◆ **Dataset content**

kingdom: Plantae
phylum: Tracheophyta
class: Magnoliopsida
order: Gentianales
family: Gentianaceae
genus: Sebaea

...

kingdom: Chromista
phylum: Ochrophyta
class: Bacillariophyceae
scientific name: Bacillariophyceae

==

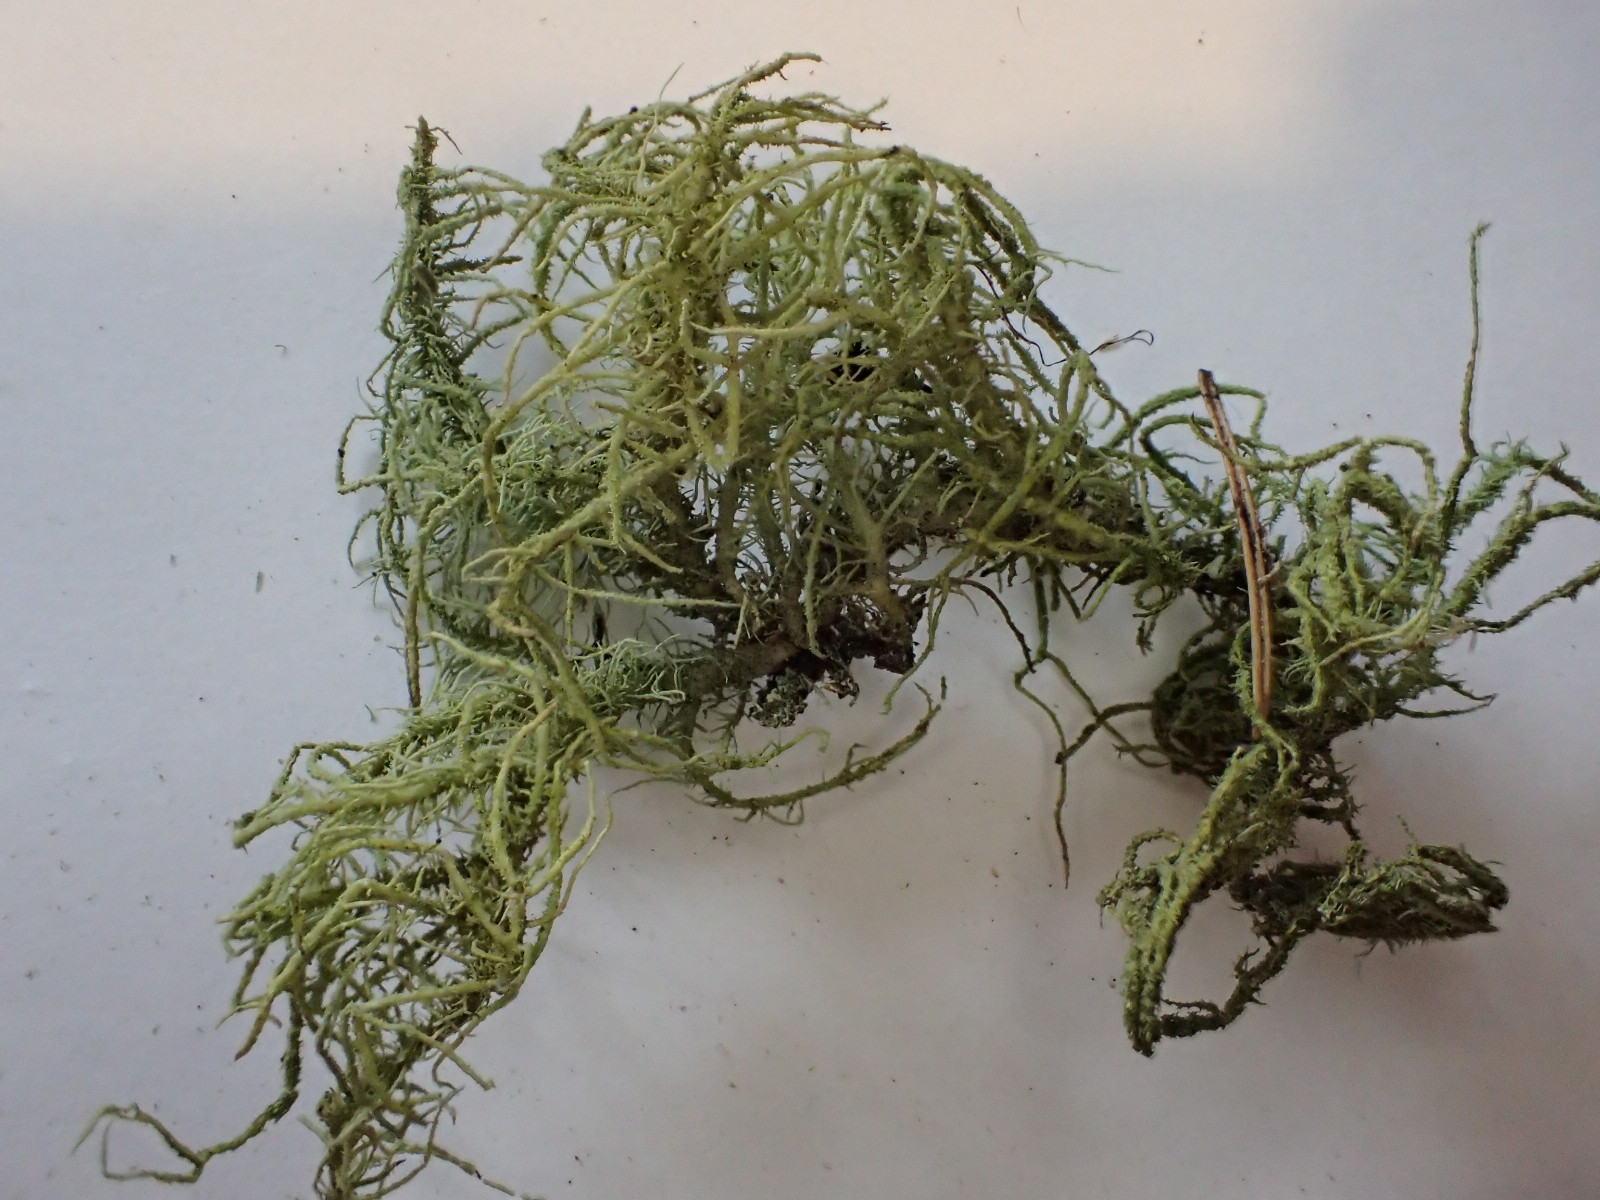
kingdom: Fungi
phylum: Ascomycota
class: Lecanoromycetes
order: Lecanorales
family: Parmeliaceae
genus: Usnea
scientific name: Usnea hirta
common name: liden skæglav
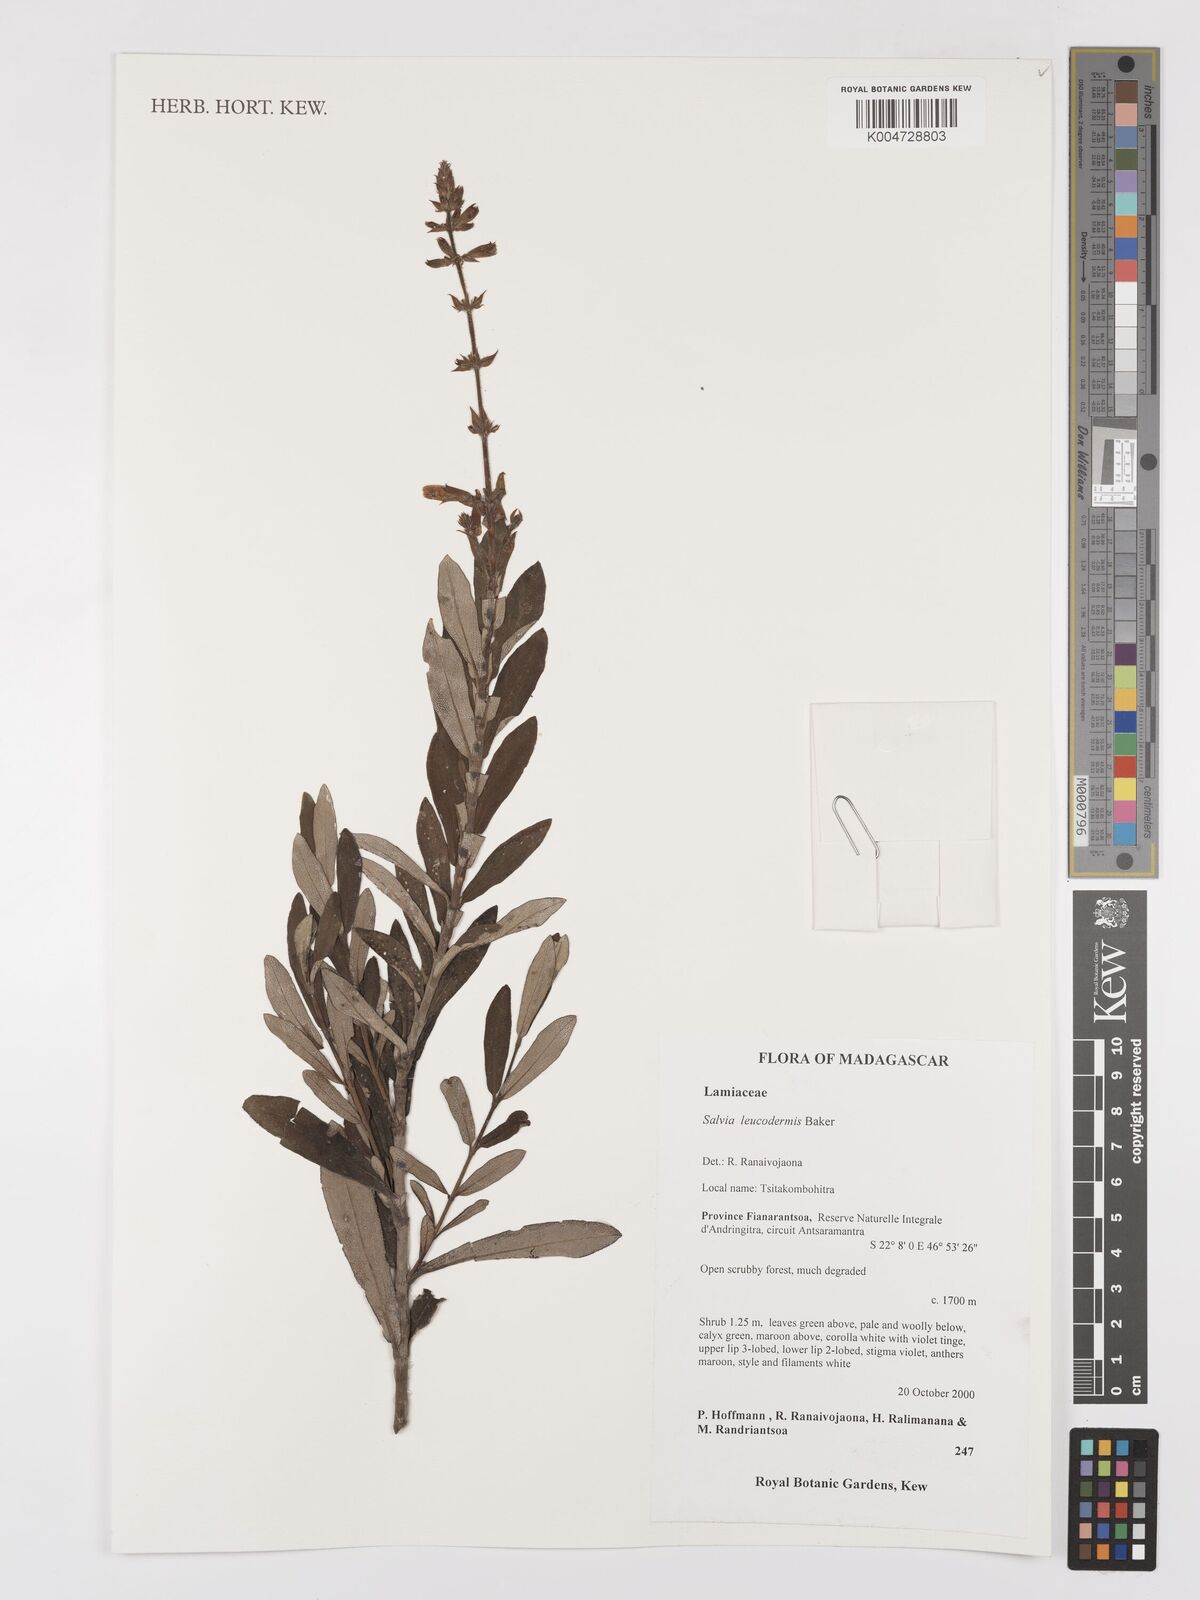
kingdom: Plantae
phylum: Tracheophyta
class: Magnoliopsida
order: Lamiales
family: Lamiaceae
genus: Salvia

◆ **Stated goal**
Can you print the listing lines in the stretch from the line containing "family: Parmeliaceae" through the line containing "genus: Salvia", both included, with the pictures left out of your answer?

◆ **Expected output**
family: Parmeliaceae
genus: Usnea
scientific name: Usnea hirta
common name: liden skæglav
kingdom: Plantae
phylum: Tracheophyta
class: Magnoliopsida
order: Lamiales
family: Lamiaceae
genus: Salvia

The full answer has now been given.